Adam Graves, Boston University, Ed Snider Youth Hockey Foundation, Fort Dupont Ice Hockey Club, Ice Hockey in Harlem, New York Rangers, Union College
Since its inception, Ice Hockey in Harlem has done what many folks considered impossible.
It’s taken at-risk black and Latino kids from one of the city’s more impoverished areas and not only hooked them on playing hockey, but used the sport to expose them to a world beyond their neighborhood and to the world of possibilities if they stay in school and pursue life’s positive path.
The group’s presence helped revive a down-and-out outdoor rink in a part of New York where few white people dared to venture, making it a welcoming, family-friendly destination – a lynchpin in an evolving Harlem where people of all colors now live, shop, and dine.
“Hey, if Wayne Gretzky can go near 110th Street to hang with the kids at the Lasker Rink in the 1980s, why can’t I go skating there now” has become the mantra. Like Harlem’s Apollo Theater, the Lasker Rink is a place where everyone wants to play.
The Philadelphia Flyers practiced there in 2012, so did the Pittsburgh Penguins in 2011 and the Ottawa Senators in 2010. Boston University worked out with the IHIH there last year, ditto Union College in 2012.
But Ice Hockey in Harlem has been Lasker’s longest-running act, calling the rink on the north end of Central Park home since the organization’s creation in 1987. That run was interrupted over the weekend when the New York’s parks department suddenly announced that it was shutting down for the 2014-15 season to make major repairs to the facility’s refrigeration plant.
The shutdown sent Ice Hockey in Harlem, one of the nation’s oldest minority-oriented youth hockey programs, scrambling to find a place for over 240 kids to practice and play.
“We’re working on an emergency plan,” John Sanful, IHIH’s executive director told me. “I don’t have details yet, but suffice to say we’re committed to making the season happen.”
Sanful called the shutdown “a setback” but added that Ice Hockey in Harlem will do what it’s always done: overcome.
“It’s a minor setback, as with any situation beyond your control,” he said. “Ice Hockey in Harlem is stronger than it’s ever been. We will continue on and the future is very bright and very strong for Ice Hockey in Harlem.”
Still, there are no easy or ideal solutions for IHIH’s current predicament. New York is a city of 8.2 million people, but there are only seven indoor year-round ice sheets in the area.

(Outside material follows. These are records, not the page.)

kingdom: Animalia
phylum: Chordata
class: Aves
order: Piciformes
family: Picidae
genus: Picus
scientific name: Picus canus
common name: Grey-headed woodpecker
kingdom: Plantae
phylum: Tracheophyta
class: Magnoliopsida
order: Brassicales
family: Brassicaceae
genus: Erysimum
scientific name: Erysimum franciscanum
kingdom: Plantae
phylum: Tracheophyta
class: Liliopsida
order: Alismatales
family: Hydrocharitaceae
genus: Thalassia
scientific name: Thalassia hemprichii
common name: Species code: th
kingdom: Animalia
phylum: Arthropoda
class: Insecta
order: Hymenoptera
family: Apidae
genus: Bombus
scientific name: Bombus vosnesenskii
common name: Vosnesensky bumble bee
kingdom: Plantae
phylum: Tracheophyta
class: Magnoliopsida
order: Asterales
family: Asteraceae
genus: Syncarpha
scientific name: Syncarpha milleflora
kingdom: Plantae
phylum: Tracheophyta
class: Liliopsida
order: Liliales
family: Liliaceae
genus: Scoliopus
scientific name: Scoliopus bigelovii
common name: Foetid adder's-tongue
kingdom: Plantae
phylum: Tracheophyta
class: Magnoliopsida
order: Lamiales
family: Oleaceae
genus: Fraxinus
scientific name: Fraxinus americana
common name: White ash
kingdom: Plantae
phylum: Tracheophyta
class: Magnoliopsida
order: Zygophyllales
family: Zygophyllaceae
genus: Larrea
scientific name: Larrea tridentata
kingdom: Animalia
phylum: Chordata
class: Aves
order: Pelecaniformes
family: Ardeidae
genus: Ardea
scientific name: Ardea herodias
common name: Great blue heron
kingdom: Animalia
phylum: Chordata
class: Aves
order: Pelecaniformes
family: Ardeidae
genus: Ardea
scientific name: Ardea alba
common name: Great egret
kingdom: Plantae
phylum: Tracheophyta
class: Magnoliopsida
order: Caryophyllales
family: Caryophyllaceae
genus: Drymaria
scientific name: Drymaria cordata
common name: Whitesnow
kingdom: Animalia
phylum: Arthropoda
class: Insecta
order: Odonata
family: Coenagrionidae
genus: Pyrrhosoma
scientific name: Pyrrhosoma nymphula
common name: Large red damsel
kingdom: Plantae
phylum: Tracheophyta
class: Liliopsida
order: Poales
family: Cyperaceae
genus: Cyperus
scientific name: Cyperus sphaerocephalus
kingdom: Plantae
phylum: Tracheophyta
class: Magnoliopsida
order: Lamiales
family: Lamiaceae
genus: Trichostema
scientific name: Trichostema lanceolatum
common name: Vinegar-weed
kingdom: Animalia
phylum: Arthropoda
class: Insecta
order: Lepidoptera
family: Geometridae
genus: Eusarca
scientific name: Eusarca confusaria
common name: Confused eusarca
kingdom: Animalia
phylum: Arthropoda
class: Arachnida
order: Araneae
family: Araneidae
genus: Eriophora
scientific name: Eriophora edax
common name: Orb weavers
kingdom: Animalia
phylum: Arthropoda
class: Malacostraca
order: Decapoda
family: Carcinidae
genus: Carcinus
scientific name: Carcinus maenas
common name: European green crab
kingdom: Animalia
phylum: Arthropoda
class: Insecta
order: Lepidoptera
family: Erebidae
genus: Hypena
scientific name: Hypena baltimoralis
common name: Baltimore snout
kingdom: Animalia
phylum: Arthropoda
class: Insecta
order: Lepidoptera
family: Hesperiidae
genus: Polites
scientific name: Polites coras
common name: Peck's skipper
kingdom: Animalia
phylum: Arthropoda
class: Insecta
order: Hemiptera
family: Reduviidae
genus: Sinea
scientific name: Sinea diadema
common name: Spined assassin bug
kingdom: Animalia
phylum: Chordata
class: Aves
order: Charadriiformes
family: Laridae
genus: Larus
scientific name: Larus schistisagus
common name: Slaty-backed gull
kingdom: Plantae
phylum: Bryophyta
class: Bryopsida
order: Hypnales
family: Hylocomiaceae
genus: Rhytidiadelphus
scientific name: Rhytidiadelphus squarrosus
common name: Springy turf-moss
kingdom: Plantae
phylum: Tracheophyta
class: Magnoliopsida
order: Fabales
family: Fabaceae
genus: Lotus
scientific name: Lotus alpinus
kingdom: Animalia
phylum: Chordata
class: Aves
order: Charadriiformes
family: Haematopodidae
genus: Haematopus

Developers of the Kingsbridge National Ice Center are hoping to build the world’s largest ice skating facility in the New York City borough of the Bronx, a short subway ride from Harlem. But the mega rink in a massive renovated armory is years away.
Looking to solve their here-and-now dilemma, Ice Hockey in Harlem officials sent its squirts and Lady Harlem hockey team to practice Saturday in Brewster, N.Y., nearly 60 miles from New York City.
Whatever IHIH does for the rest of the season will likely cost the nonprofit some money. Ice Hockey in Harlem depends on the hockey community and donations for funding.
The organization, founded by Dave Wilk, Todd Levy, and former New York Rangers player Pat Hickey, is part of the National Hockey League’s “Hockey is for Everyone” initiative which provides support and unique programming to more than 30 non-profit youth hockey organizations across North America.
Programs affiliated with”Hockey is For Everyone” help lower the biggest barrier that keeps many minority and poor kids from playing the game: The expense. Organizations like IHIH, Philadelphia’s Ed Snider Youth Hockey Foundation, and Washington’s Fort Dupont Ice Hockey Club, provide free equipment, ice time, and instruction.
In return, kids in the programs must stay in school, be in good academic standing, and be respectful people. Most of the programs provide academic assistance – tutoring, computer access, college counseling – and mentoring.
While the NHL assistance is beneficial, IHIH is almost always in fund-raising mode. They host an annual “Benefit on the Green” golf tournament that attracts current and former NHL players along with corporate and private sponsors.
The Rangers pitch in by hosting an annual Winter Sports Auction, and legendary team play-by-play man Sam Rosen and former Blue Shirts like Adam Graves generously give their time to the IHIH cause.
People inside and outside IHIH stress that its goal isn’t about building good hockey players. It’s about building good people. Levy’s voice filled with pride recently when he talked about Malik Garvin, who he use to coach on cold Harlem nights at Lasker.
Saturday, Garvin scored his first goal on his first shot for Western New England University, an NCAA Division III school. The Golden Bears lost to Suffolk University 3-1, but Levy said Garvin, a 22-year-old senior, was still a winner.
“He epitomizes what we want for all our kids…not the goal he scored but the fact that he is a double major – finance and accounting – and has used his love for hockey to propel him in life,” Levy. a member of the IHIH board, told me. “The sad irony is that with our rink closing this year, I fear that the next Malik will be prohibited from this kind of life success.”